Solution: Keep the environment and key details of your child’s bedroom consistent at bedtime.

As for electronic devices, both Dr. Canapari and Schneeberg advise that children should stay away from TVs, computers, video games, and smart phones 30 to 60 minutes before bed. And, none of these devices should be allowed in their rooms while they sleep.

“It is unlikely that your child has the willpower to resist these devices if they light up the room with an alert during the night,” Dr. Canapari writes. “These alerts can fragment sleep even if your child does not interact with the device.” (This is good advice for adults, too.)  

Mistake #4: No routine

Getting a child ready for bed sounds easy enough. Brush teeth. Put on jammies. Hear a story. Climb under the covers. But all parents know the process seldom runs smoothly—or without resistance.

Often, this circles back to the lack of consistency. For example, if one parent tucks a child in one night at 9 p.m. and lies down with her for 30 minutes, and the next night, the other parent moves bedtime to 8 and tries to leave the room immediately, it’s understandable that the child is confused about what to expect each night.

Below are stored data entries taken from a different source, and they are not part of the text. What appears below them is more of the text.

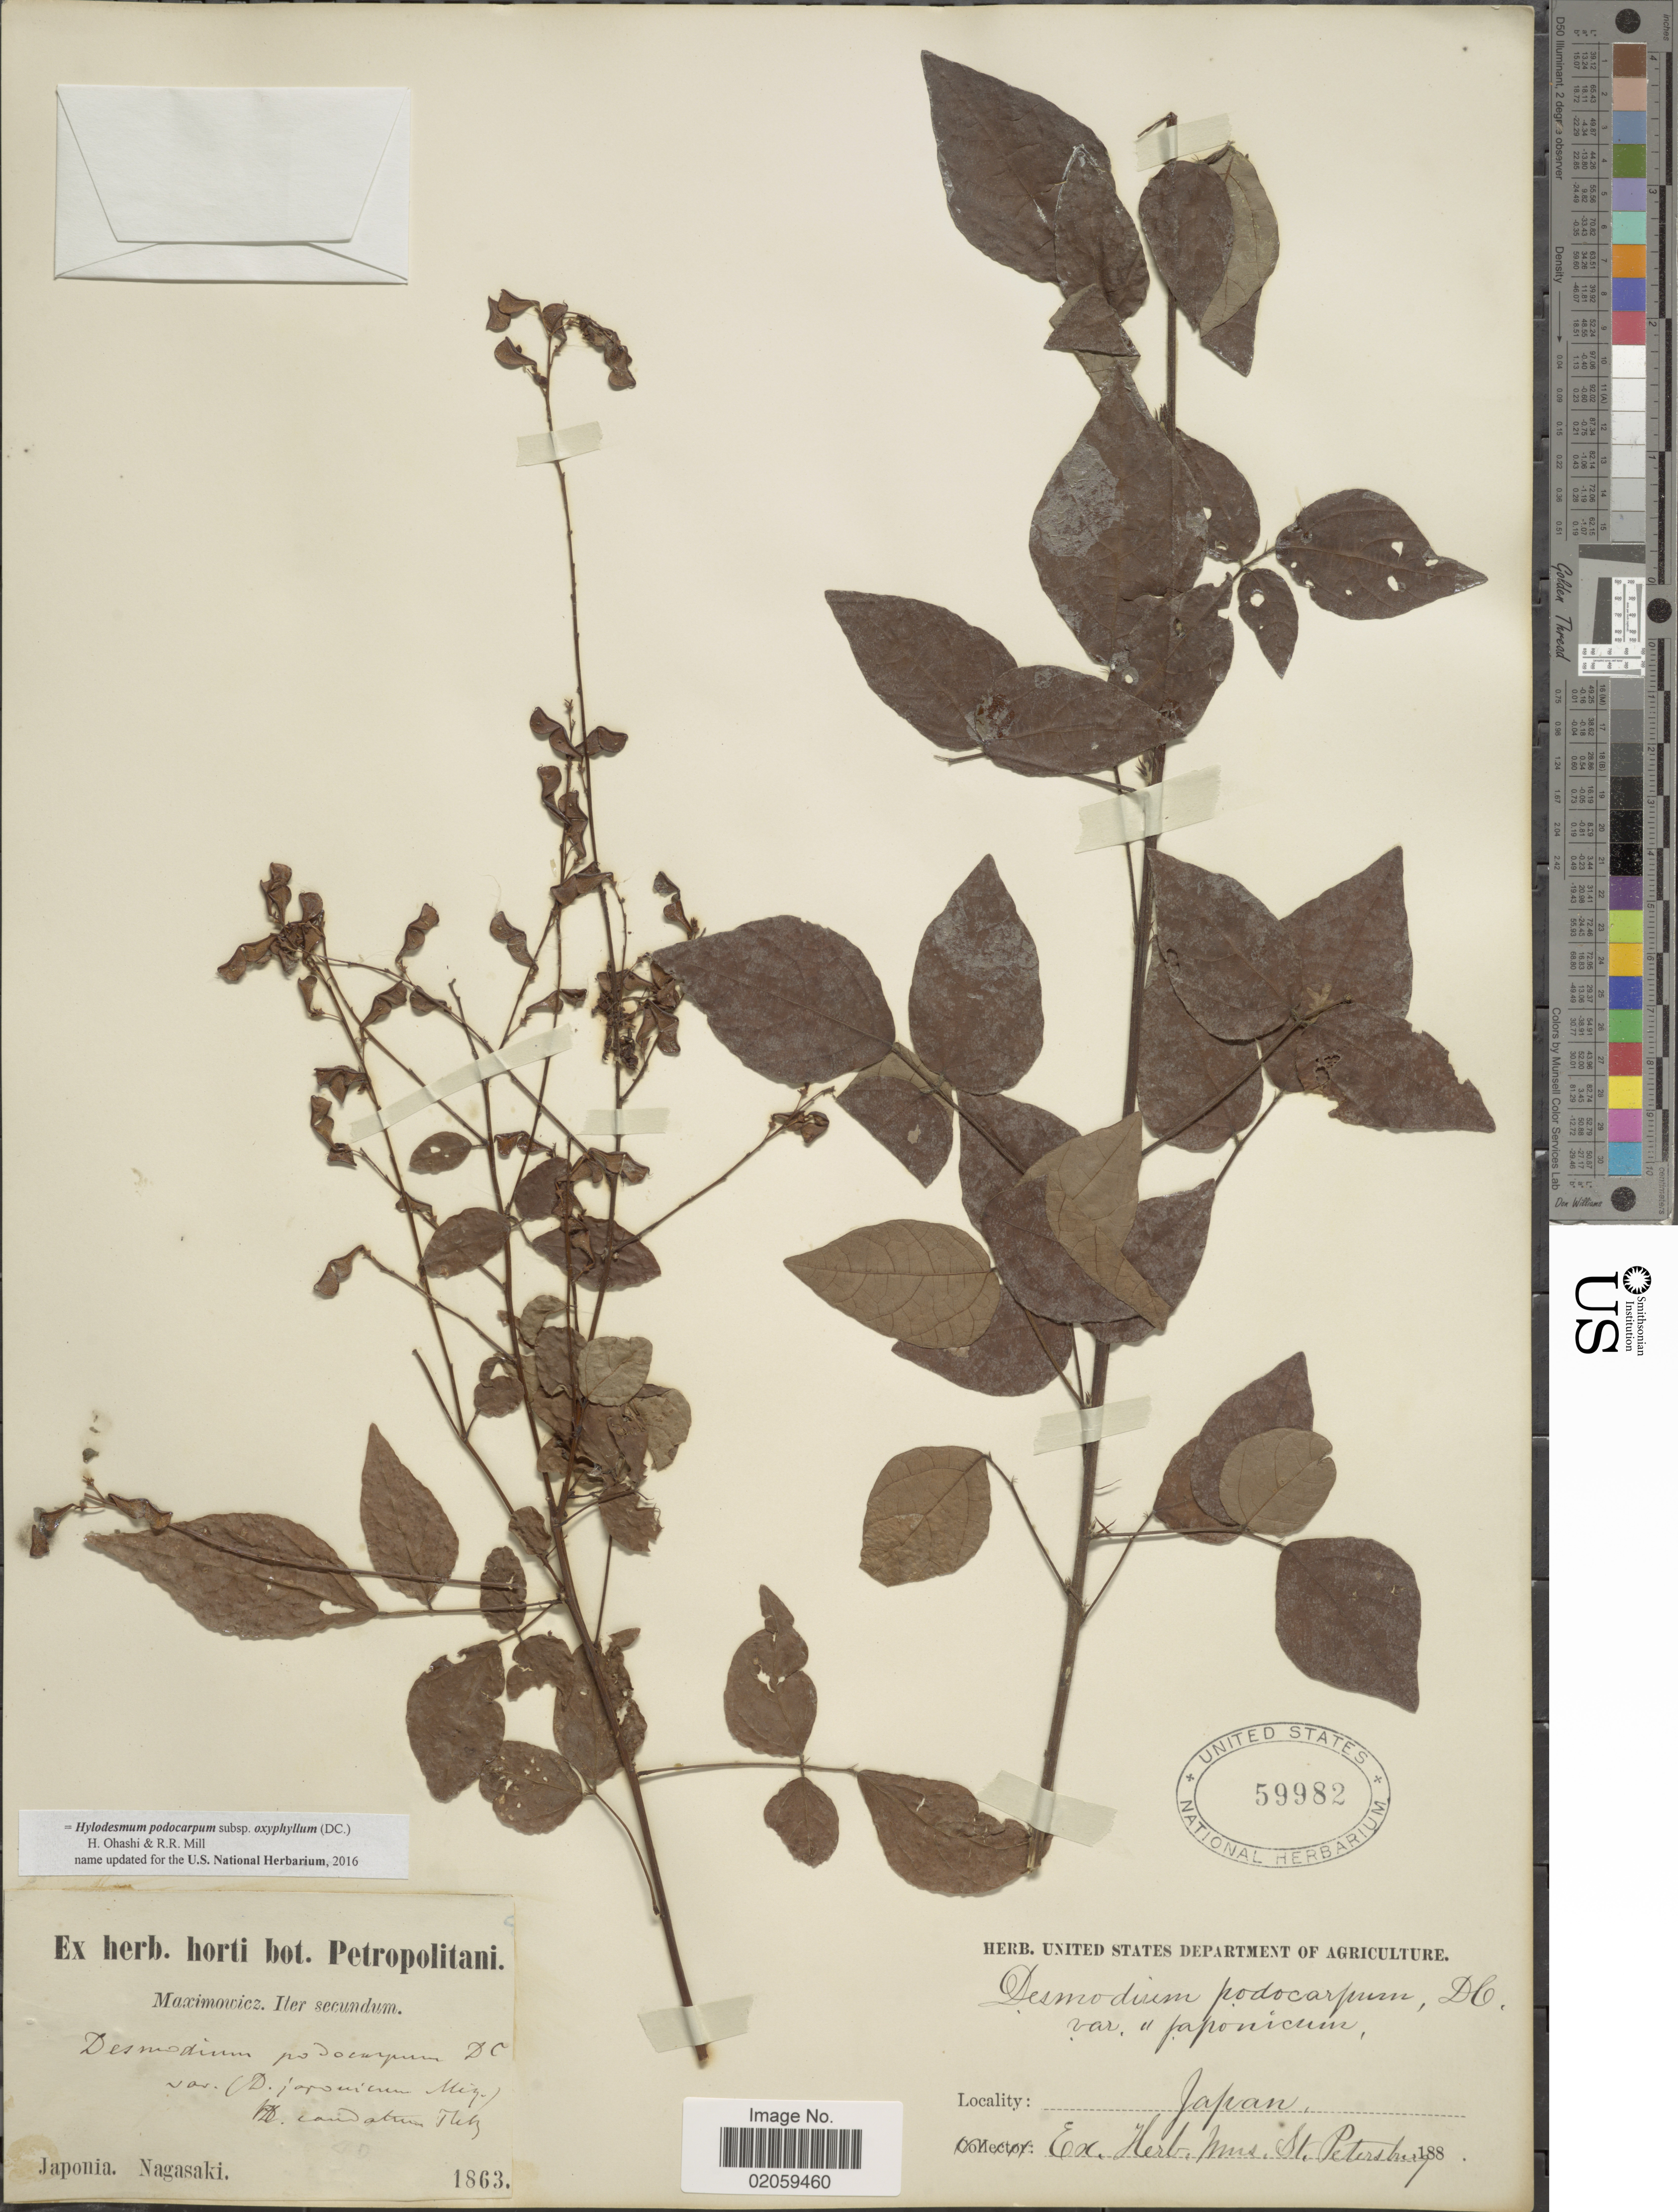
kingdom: Plantae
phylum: Tracheophyta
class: Magnoliopsida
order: Fabales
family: Fabaceae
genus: Hylodesmum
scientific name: Hylodesmum podocarpum subsp. oxyphyllum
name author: (DC.) H. Ohashi & R.R. Mill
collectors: -. Maximowicz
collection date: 1863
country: Japan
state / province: Nagasaki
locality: Japonia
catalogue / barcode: US 59982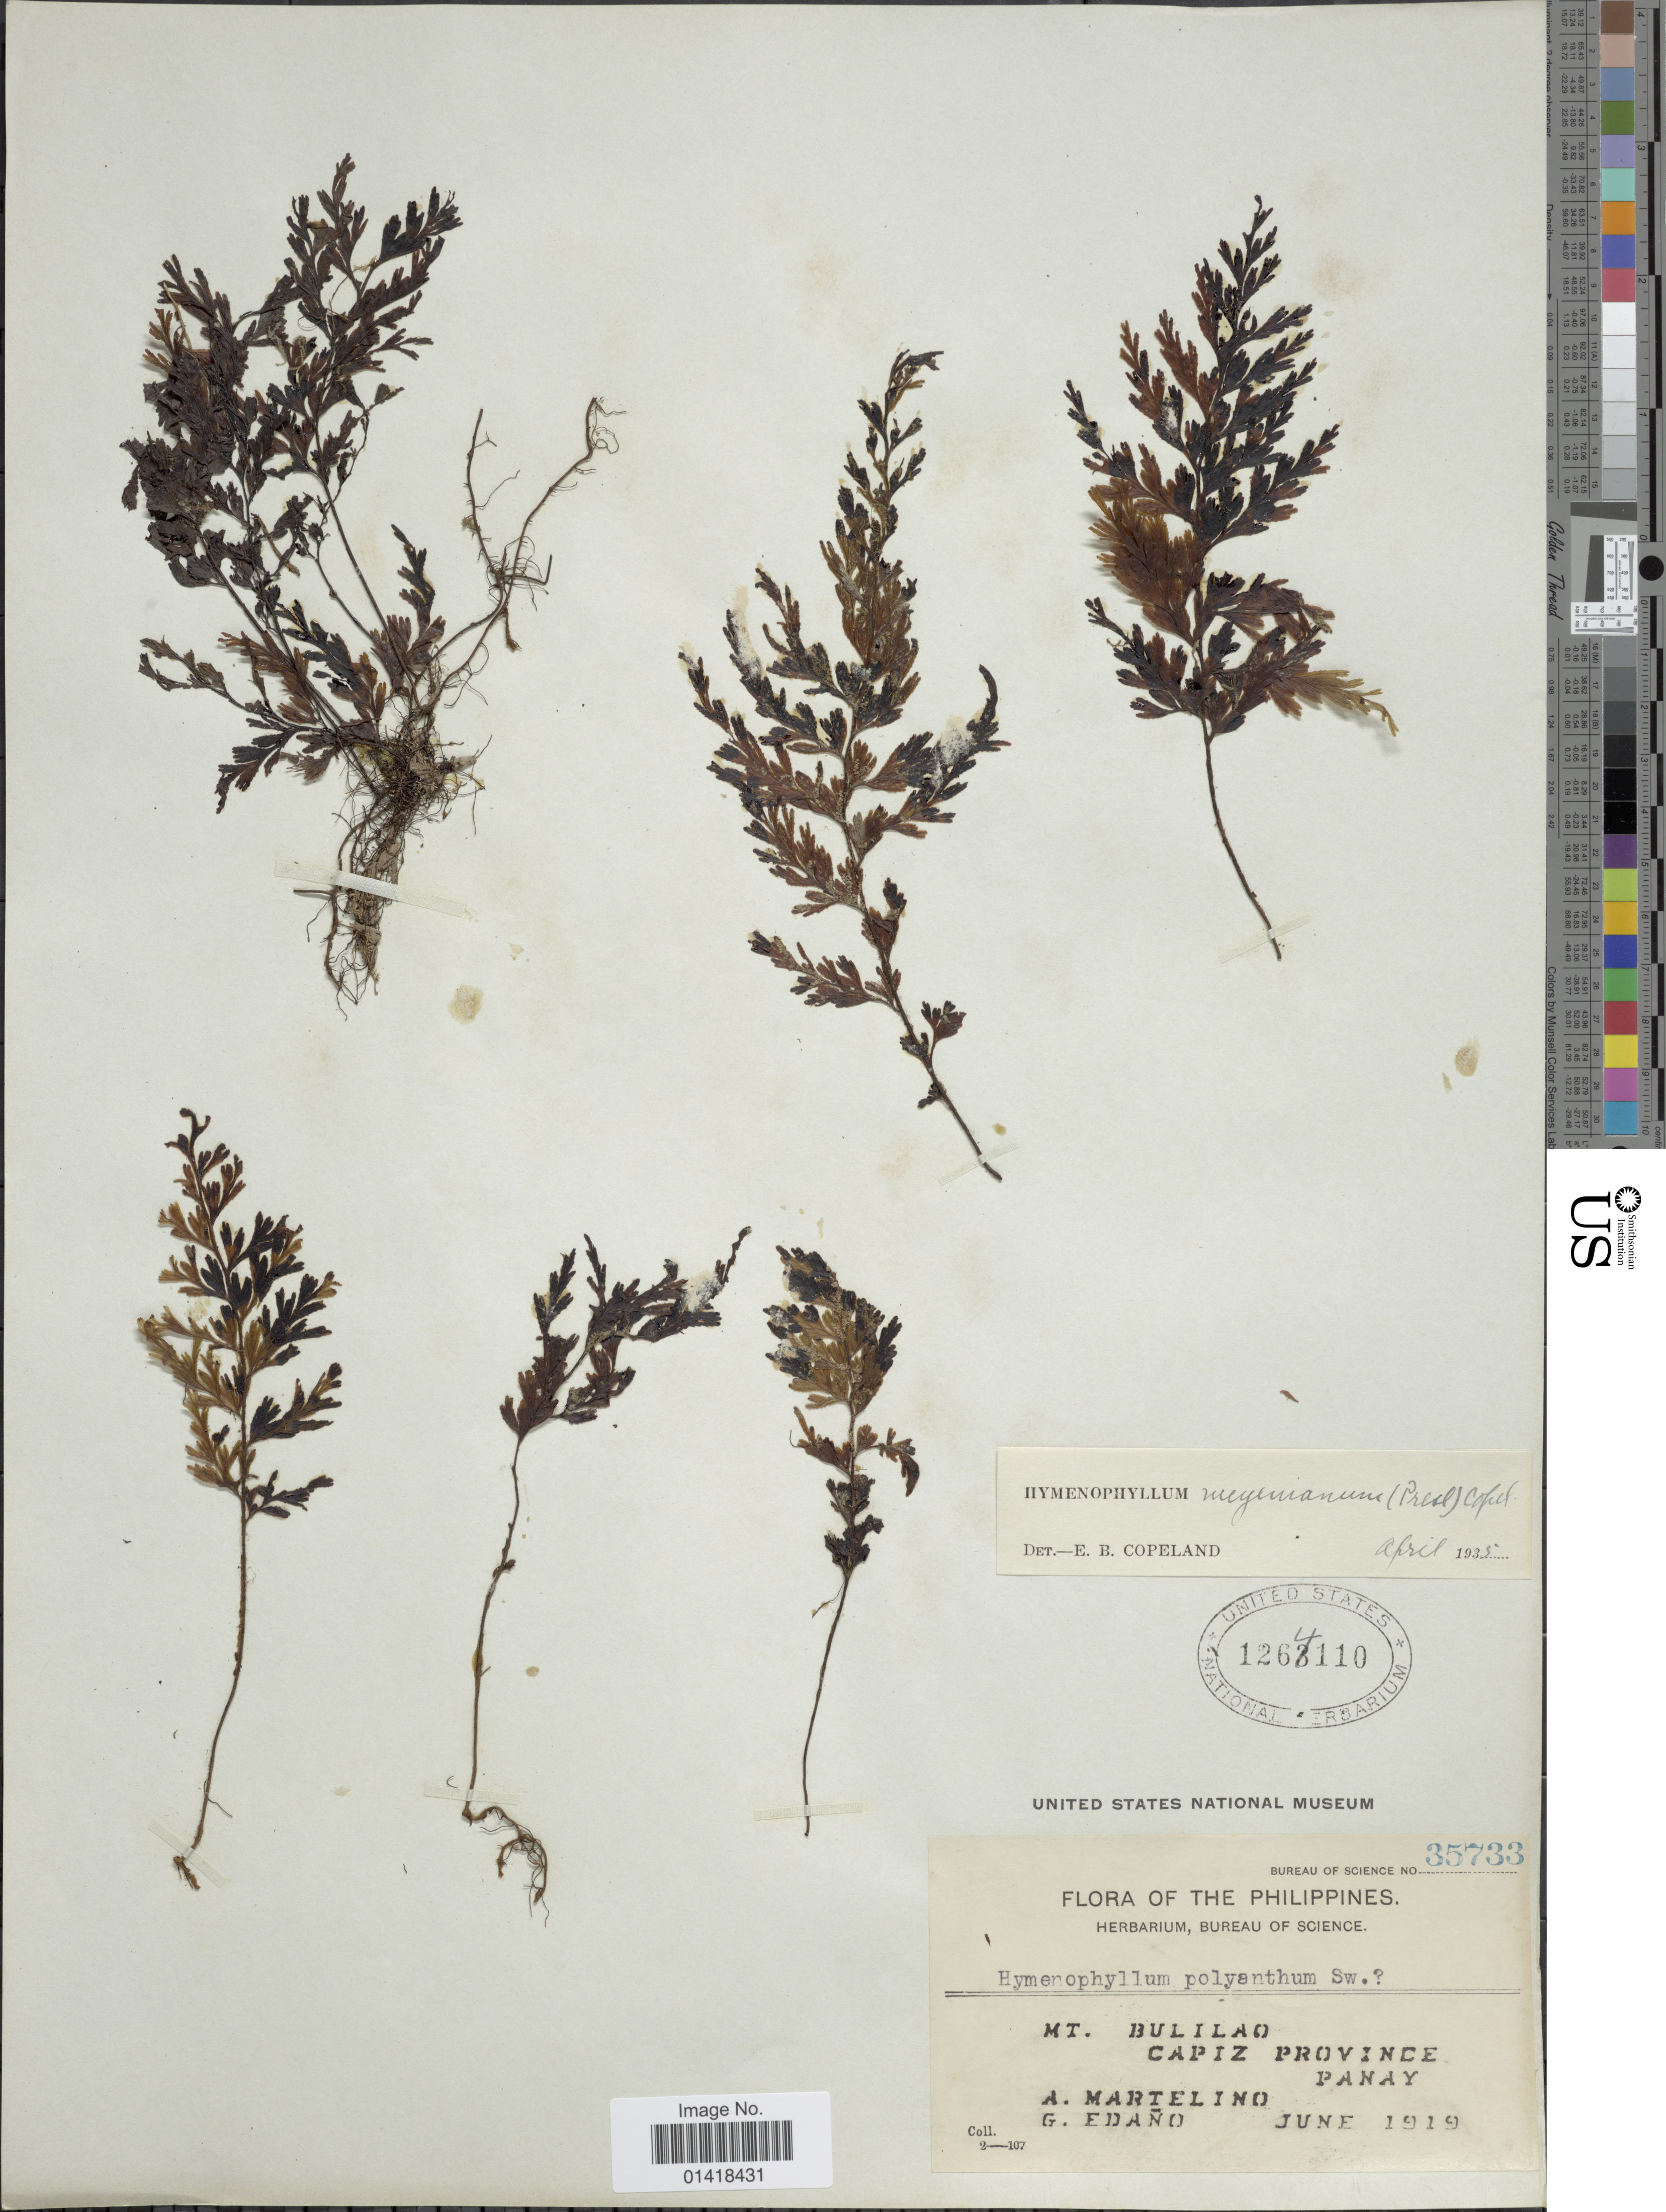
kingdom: Plantae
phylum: Tracheophyta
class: Polypodiopsida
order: Hymenophyllales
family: Hymenophyllaceae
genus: Hymenophyllum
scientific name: Hymenophyllum meyenianum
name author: (C. Presl) Copel.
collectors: A. Matelino & G. Edaño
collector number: Bureau of Science 35733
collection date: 1919-06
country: Philippines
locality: The Philippines. Mt. Bulilao. Capiz Province, Panay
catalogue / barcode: US 1264110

Solution: Both sleep experts advocate for a clear, consistent bedtime routine. That means your child goes to bed at or at least near the same time each night, experiencing a predictable sequence of events. “That could include having a snack and a drink, getting a bath, putting on pajamas, brushing teeth, taking a final bathroom trip, and wrapping up with two bedtime stories,” Schneeberg says. “When the routine is established, you make it clear to the child that there is no more food or drink later on or extra stories after two have been read.”

Don’t give in

Like most parenting challenges, the situation often gets worse before it gets better. If you decide to break some bad sleeping habits in your home, don’t expect that change will happen overnight. There may be tears and tantrums, obstinacy, and resistance. The good news is, this low point—with all the setbacks and drama—is often the turning point, a sign that better sleep is on the horizon, Dr. Canapari says.

So, stick to your plan for a consistent sleep routine and don’t get sidetracked. Prepare yourself for the likelihood that the positive changes you are making may take a few weeks, or even a month. Remind yourself that a good night’s sleep is around the corner for your entire household, and all the drama may soon seem like a bad dream.